Un dettaglio che rende ancora più interessante questo confronto. Non si tratta di bomber d’area di rigore, ma di giocatori capaci di incidere partendo da posizioni più esterne o arretrate, sfruttando tecnica, inserimenti e capacità di leggere le situazioni di gioco.

D’Uffizi e Bifulco: due bomber fuori dagli schemi

Il rendimento di D’Uffizi e Bifulco racconta una nuova interpretazione del ruolo offensivo. Entrambi sono riusciti a raggiungere numeri importanti grazie alla loro versatilità e alla capacità di essere decisivi nei momenti chiave.

D’Uffizi, in particolare, rappresenta uno dei profili più interessanti del campionato. A soli 21 anni, ha già dimostrato personalità e qualità, diventando un punto di riferimento nell’attacco dell’Ascoli. La sua velocità, unita a una buona tecnica individuale, gli permette di creare superiorità e trovare la via del gol con continuità.

Bifulco, invece, porta esperienza e imprevedibilità. Il suo contributo al Campobasso è stato determinante, non solo in termini realizzativi, ma anche per la capacità di accendere la manovra offensiva. Due percorsi diversi, ma un obiettivo comune: lasciare il segno anche nell’ultima, decisiva giornata.

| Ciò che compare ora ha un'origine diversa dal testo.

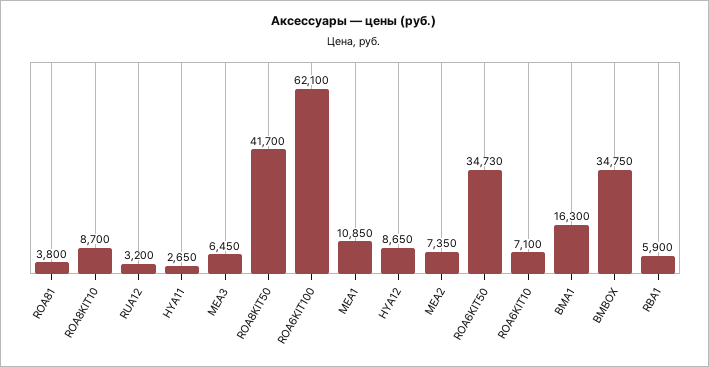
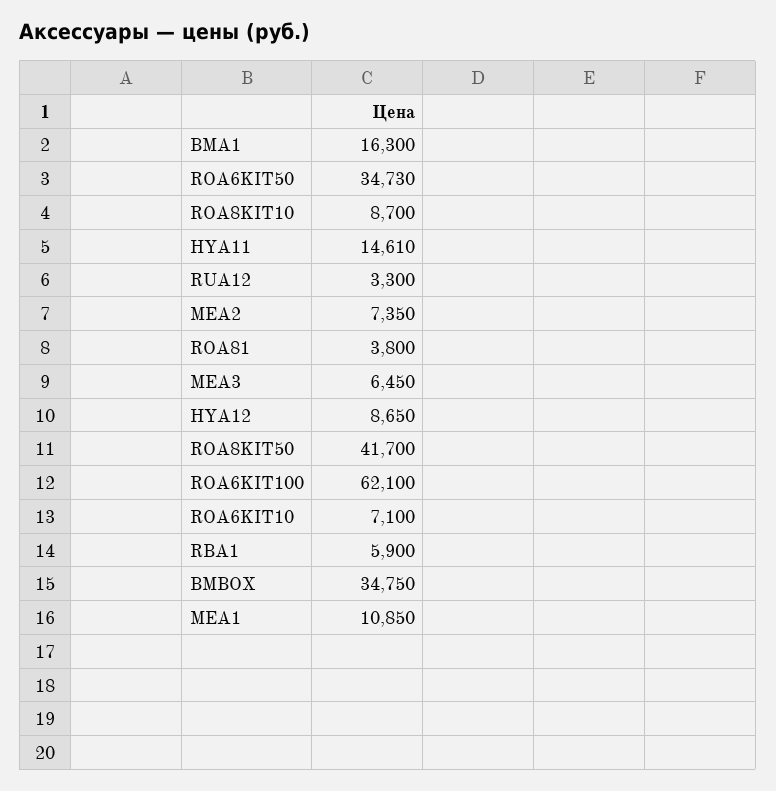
RUA12: 3200 -> 3300
HYA11: 2650 -> 14610

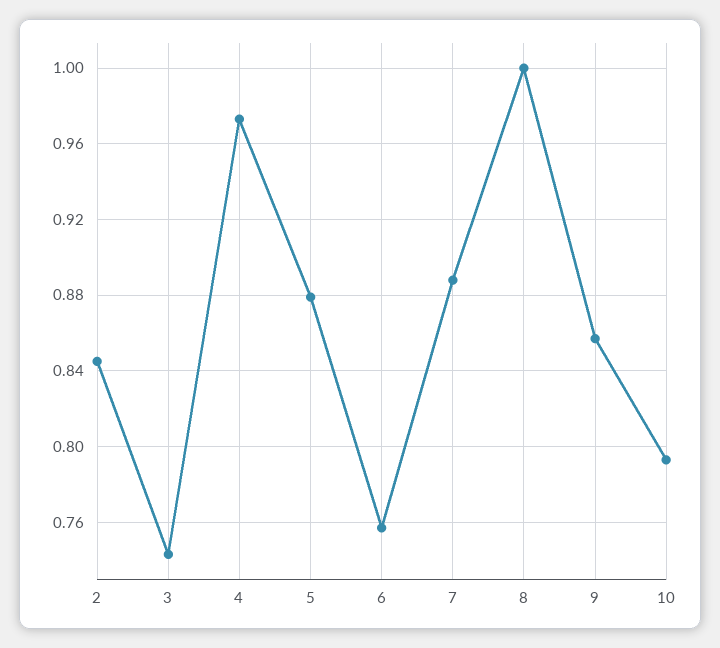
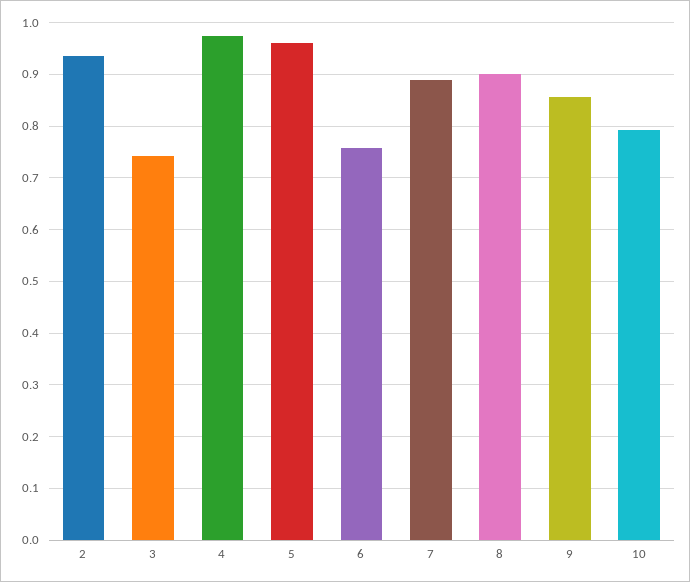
2: 0.845 -> 0.94
5: 0.88 -> 0.96
8: 1 -> 0.9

Il talento dell’Ascoli: una squadra giovane e costruita per crescere

L’Ascoli non si affida solo al talento di D’Uffizi, ma può contare su una rosa ricca di qualità tecnica e prospettiva. La strategia del club è chiara: valorizzare giocatori giovani e costruire una squadra competitiva nel tempo, con molti elementi di proprietà.

Un progetto che sta dando risultati concreti, come dimostrano le prestazioni stagionali e la posizione in classifica. Tra i pochi casi diversi c’è quello di Rizzo Pinna, attualmente non ancora interamente di proprietà del club, ma destinato a diventarlo nei prossimi mesi attraverso nuovi contatti con il Cosenza.

Questo mix tra giovani talenti e giocatori già pronti ha permesso all’Ascoli di costruire una squadra equilibrata e ambiziosa. Il duello tra D’Uffizi e Bifulco rappresenta solo una delle tante sfaccettature di una sfida che promette spettacolo.

In palio c’è molto più di una semplice partita. E quando i protagonisti hanno qualità e fame, lo spettacolo è assicurato.